--- Complete the following ---
1) Please repeat the part of the post on POTS and exercise between "I noticed in" and "everyone ignores entirely.", inclusive, word for word.
2) List every abbreviation that appears in the post on POTS and exercise, in the order each first occurs.

--- Excerpted passage ---
◆ ◆ ◆ ◆ ◆ ◆ ◆
I noticed in a recent thread on a medical sub-reddit, I think it was the article about the UK girl and Lyme disease, and one of the comments quoted in the thread was so damn odd, basically something like because of how people with chronic illness are warned about PEM and the harm of exertion, kids these days are foregoing exercise entirely, and giving themselves POTS as a result. Even though as we know much of this is happening within entirely insulated social bubbles that everyone ignores entirely.

Which is of course completely ridiculous and happening exactly as much as kids were actually eating Tide pods as a challenge (or listening to rock albums backwards to commune with Satan, or whatever). People don't develop POTS or OI from being sedentary, we know this because a lot of people are sedentary and, not surprise, no POTS or OI.

But, somehow, some doctor in the UK, a resident I think, believes that, and is unlikely to be the only one. I doubt this study would burst that belief. Beliefs are weird. I don't understand beliefs, or why people have them, they make no sense to me. But even in a sea of bizarre beliefs, it struck me as especially odd. And, of course, completely wrong.

It would be especially important if it were not ignore because a lot of what's been happening with exercise rehabilitation, especially in Long Covid, is the firm conviction that improving respiratory fitness is the key to everything. A silly belief, debunked by having tried and failed for years, but hardly anyone seems to care. Beliefs just go on anyway.
 
So OI would be independent of de/conditioning, and obviously exercise would not fix OI.
OI seems to be dependent on a prolonged lack of challenge to the vascular system’s ability to compensate for gravity to get blood to the brain.

Mostly based on exercise in artificial gravity not working because the leg muscles do the job for the rest of the system.

Which just means that lying down a lot might make OI in ME/CFS worse, but due to PEM for OI makes it very difficult to reverse it without an improvement in the underlying ME/CFS.
 
"Exercise during artificial gravity preserves cardiorespiratory fitness but not OI"

So it doesn't preserve orthostatic intolerance???
◆ ◆ ◆ ◆ ◆ ◆ ◆
--- Dataset extract ---
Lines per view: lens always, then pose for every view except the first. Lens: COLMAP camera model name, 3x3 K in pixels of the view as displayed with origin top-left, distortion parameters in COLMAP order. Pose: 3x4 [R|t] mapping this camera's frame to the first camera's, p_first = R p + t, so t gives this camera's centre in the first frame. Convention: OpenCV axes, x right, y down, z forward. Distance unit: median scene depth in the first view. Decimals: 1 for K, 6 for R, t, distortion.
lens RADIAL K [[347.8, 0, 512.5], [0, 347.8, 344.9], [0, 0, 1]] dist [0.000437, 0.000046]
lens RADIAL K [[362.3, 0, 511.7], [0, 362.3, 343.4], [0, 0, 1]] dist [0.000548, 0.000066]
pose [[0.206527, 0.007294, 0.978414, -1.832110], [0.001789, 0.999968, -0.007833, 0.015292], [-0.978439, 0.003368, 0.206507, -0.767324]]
◆ ◆ ◆ ◆ ◆ ◆ ◆
--- Solutions for each task ---
1)
I noticed in a recent thread on a medical sub-reddit, I think it was the article about the UK girl and Lyme disease, and one of the comments quoted in the thread was so damn odd, basically something like because of how people with chronic illness are warned about PEM and the harm of exertion, kids these days are foregoing exercise entirely, and giving themselves POTS as a result. Even though as we know much of this is happening within entirely insulated social bubbles that everyone ignores entirely.

2)
UK
PEM
POTS
OI
ME/CFS